The knowledge graph can be extended with other types of graphs that are used in static analysis, such as data flow or control flow graphs [4]. Even more interesting is to incorporate run-time data (or from dynamic analysis), such as coverage from testing [5]. Incorporating these information will have even greater potential for LLMs to solve more difficult problems at codebase level.

But one thing to keep in mind is that while these tools brings benefits with additional information in the knowledge graph, it comes at a cost that the approaches will be language dependent. Most of the tools only works for a limited set of programming languages and require complex environment setup, making it less general.

Use cases for Knowledge Graph over Codebase

If we had a knowledge graph over a codebase, in what whys can we utilize it? Here are some of my thoughts:

  • Better context retrieval for RAG over a codebase, which I tried to illustrate with the example.
  • Large codebase understanding for Coding Agents.

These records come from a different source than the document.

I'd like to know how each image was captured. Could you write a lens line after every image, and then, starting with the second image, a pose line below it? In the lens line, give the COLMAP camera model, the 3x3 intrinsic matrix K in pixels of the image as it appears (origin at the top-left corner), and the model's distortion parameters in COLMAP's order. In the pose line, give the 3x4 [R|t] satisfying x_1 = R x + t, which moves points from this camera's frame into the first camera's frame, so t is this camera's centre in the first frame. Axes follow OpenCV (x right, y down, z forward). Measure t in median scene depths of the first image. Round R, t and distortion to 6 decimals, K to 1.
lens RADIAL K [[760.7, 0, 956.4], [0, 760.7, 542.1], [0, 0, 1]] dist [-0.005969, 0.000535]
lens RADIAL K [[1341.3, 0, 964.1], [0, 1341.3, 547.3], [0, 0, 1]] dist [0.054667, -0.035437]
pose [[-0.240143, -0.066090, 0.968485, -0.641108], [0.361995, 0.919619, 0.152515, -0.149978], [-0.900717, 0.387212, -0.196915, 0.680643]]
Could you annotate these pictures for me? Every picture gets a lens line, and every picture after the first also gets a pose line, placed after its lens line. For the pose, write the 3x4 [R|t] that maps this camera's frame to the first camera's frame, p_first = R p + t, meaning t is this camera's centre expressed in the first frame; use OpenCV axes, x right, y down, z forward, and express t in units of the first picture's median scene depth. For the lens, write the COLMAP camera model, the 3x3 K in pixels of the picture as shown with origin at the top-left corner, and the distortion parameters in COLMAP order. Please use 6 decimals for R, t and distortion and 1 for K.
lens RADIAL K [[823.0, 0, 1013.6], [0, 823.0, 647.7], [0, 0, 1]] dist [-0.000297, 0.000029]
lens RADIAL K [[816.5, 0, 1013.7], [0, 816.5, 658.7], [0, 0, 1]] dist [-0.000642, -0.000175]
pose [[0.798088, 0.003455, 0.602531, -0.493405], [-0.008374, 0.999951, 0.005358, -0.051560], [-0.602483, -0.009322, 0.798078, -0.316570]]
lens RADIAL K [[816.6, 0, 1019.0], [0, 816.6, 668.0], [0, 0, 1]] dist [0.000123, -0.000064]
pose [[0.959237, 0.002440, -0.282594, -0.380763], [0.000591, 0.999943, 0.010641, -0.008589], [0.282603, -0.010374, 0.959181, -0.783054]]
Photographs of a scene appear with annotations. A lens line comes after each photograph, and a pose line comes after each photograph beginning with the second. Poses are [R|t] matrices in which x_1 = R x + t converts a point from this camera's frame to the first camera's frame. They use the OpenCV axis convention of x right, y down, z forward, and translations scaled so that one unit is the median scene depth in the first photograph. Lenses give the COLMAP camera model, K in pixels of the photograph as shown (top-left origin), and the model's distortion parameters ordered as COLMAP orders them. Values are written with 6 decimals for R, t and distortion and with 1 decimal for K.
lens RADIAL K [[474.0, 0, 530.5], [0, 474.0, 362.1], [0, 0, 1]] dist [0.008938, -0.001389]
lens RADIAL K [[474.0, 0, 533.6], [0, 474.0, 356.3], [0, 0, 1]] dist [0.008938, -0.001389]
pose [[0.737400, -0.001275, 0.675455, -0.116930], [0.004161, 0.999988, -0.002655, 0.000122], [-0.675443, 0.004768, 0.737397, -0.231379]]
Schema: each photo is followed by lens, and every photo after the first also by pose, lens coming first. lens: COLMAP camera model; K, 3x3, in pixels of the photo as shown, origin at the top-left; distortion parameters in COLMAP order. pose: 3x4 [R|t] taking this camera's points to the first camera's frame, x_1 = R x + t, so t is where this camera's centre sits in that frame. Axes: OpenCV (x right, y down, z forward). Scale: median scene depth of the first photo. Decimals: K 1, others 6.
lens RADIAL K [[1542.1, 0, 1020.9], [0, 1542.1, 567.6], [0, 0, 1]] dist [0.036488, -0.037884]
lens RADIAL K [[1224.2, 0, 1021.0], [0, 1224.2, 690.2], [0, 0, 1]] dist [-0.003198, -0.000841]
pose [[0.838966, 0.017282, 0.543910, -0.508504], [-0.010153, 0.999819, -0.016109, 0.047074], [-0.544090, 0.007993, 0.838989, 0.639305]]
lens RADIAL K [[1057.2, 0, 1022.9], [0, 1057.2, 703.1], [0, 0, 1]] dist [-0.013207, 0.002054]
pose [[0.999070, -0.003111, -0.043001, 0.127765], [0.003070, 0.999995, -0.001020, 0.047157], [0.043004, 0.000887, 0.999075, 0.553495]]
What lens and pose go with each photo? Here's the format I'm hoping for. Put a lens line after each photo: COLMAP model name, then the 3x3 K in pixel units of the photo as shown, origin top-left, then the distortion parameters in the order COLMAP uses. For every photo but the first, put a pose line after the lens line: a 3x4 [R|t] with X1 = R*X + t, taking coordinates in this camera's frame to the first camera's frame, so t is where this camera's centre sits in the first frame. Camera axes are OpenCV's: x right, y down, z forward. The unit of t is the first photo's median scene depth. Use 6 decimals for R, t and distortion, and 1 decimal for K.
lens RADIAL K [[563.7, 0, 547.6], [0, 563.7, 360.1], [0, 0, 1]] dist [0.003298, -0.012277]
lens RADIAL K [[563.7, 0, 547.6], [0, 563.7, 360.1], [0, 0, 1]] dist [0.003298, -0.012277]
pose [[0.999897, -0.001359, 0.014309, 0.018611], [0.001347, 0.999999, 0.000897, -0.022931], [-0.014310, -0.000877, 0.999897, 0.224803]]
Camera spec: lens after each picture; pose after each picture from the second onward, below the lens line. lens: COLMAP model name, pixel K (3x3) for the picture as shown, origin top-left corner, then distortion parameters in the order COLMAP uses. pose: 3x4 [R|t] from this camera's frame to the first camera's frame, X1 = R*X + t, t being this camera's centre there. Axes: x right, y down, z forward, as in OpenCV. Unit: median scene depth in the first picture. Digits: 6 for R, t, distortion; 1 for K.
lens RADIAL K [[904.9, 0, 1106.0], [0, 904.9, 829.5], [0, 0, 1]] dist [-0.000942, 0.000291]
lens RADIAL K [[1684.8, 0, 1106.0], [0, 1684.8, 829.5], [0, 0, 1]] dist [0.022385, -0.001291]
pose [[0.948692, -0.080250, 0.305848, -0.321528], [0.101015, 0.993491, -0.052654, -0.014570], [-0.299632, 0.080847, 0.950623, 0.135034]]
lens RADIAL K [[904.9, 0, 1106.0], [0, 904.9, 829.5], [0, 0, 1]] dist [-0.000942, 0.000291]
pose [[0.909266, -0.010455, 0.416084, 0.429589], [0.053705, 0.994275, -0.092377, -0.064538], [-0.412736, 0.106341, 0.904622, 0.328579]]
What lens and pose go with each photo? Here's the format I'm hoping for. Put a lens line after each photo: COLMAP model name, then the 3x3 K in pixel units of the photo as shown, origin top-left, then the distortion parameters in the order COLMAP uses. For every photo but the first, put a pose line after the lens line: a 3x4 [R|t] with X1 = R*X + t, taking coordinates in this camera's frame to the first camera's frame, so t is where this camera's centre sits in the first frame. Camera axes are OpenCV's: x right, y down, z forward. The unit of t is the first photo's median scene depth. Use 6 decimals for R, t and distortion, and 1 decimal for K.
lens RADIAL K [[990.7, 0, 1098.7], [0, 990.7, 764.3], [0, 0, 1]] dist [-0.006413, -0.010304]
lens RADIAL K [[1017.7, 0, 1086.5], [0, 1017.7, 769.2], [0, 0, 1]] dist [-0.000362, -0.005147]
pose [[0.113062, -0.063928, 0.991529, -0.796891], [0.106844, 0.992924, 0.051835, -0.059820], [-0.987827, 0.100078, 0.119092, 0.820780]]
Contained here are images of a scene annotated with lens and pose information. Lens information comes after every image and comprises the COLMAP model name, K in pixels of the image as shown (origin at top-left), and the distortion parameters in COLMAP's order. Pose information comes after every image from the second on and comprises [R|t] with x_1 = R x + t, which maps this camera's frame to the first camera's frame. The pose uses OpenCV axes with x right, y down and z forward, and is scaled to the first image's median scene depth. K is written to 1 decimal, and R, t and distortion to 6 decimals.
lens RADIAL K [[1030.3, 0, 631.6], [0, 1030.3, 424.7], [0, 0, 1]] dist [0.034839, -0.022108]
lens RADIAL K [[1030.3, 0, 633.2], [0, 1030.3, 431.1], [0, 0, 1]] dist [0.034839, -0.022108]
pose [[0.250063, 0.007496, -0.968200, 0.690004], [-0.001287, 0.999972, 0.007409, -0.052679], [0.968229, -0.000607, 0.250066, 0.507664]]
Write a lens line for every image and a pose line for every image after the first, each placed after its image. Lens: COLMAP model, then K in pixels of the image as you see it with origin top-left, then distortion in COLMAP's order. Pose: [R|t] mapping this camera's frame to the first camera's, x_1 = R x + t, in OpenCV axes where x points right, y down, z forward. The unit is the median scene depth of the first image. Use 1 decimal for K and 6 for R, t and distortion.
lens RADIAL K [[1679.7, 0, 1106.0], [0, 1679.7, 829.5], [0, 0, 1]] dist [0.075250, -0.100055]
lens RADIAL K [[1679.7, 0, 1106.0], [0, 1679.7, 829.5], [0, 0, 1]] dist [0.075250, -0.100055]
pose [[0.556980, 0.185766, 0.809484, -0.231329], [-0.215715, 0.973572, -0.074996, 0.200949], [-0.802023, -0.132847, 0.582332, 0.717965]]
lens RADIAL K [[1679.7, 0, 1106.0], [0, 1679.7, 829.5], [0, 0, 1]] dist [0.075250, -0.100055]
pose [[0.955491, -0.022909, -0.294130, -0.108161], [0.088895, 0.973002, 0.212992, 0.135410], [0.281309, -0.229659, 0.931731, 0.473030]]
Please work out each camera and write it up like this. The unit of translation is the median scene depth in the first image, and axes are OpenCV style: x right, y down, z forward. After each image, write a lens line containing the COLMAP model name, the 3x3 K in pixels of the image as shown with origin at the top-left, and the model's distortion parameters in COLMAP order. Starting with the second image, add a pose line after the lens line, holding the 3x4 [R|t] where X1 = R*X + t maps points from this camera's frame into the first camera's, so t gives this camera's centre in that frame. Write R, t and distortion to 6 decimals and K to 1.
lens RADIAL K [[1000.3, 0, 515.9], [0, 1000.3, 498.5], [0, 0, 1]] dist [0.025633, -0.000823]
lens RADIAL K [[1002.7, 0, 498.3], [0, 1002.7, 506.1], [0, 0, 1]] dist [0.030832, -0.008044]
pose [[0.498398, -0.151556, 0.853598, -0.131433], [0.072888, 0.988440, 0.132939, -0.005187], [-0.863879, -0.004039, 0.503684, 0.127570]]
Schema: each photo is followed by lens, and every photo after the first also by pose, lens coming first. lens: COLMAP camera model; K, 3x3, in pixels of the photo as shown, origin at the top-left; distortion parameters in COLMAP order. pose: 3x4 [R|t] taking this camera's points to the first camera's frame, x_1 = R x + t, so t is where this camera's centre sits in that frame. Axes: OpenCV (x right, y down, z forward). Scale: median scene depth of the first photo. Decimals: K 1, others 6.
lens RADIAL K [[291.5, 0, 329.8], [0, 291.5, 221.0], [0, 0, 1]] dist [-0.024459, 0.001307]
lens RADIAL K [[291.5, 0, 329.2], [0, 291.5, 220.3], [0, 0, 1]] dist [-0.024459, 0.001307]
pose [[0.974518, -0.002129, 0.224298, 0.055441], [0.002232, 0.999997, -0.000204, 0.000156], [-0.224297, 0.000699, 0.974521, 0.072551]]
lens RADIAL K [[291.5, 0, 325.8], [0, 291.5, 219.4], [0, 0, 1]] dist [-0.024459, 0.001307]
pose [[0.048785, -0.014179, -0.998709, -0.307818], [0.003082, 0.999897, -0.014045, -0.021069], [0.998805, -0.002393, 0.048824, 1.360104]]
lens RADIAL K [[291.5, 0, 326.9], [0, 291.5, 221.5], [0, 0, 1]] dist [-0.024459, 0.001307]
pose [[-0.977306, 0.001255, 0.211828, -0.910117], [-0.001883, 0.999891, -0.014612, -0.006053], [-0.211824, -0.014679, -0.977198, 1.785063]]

The knowledge graph can be included in the coding agents to improve the generation[6]/editing[7]/completion[8] performance at codebase level.
  • In general, I think it is useful for enabling/improving many codebase related tasks, with is currently an emerging topic in this area (You can find many papers published in 2023/2024 by searching “repository level coding” or “repository level code llm” on Google Scholar).

References

[1] Allamanis, Miltiadis, Marc Brockschmidt, and Mahmoud Khademi. “Learning to represent programs with graphs.” arXiv preprint arXiv:1711.00740 (2017).

[2] Yasunaga, Michihiro, and Percy Liang. “Graph-based, self-supervised program repair from diagnostic feedback.” International Conference on Machine Learning. PMLR, 2020.

[3] Chen, Zimin, et al. “PLUR: A unifying, graph-based view of program learning, understanding, and repair.” Advances in Neural Information Processing Systems 34 (2021): 23089–23101.

[4] Wang, Xin, et al. “CODE-MVP: Learning to represent source code from multiple views with contrastive pre-training.” arXiv preprint arXiv:2205.02029 (2022).

[5] Lou, Yiling, et al. “Boosting coverage-based fault localization via graph-based representation learning.” Proceedings of the 29th ACM Joint Meeting on European Software Engineering Conference and Symposium on the Foundations of Software Engineering. 2021.

[6] Luo, Qinyu, et al. “RepoAgent: An LLM-Powered Open-Source Framework for Repository-level Code Documentation Generation.” arXiv preprint arXiv:2402.16667 (2024).

[7] Bairi, Ramakrishna, et al. “Codeplan: Repository-level coding using llms and planning.” arXiv preprint arXiv:2309.12499 (2023).

[8] Phan, Huy N., et al. “RepoHyper: Better Context Retrieval Is All You Need for Repository-Level Code Completion.” arXiv preprint arXiv:2403.06095 (2024).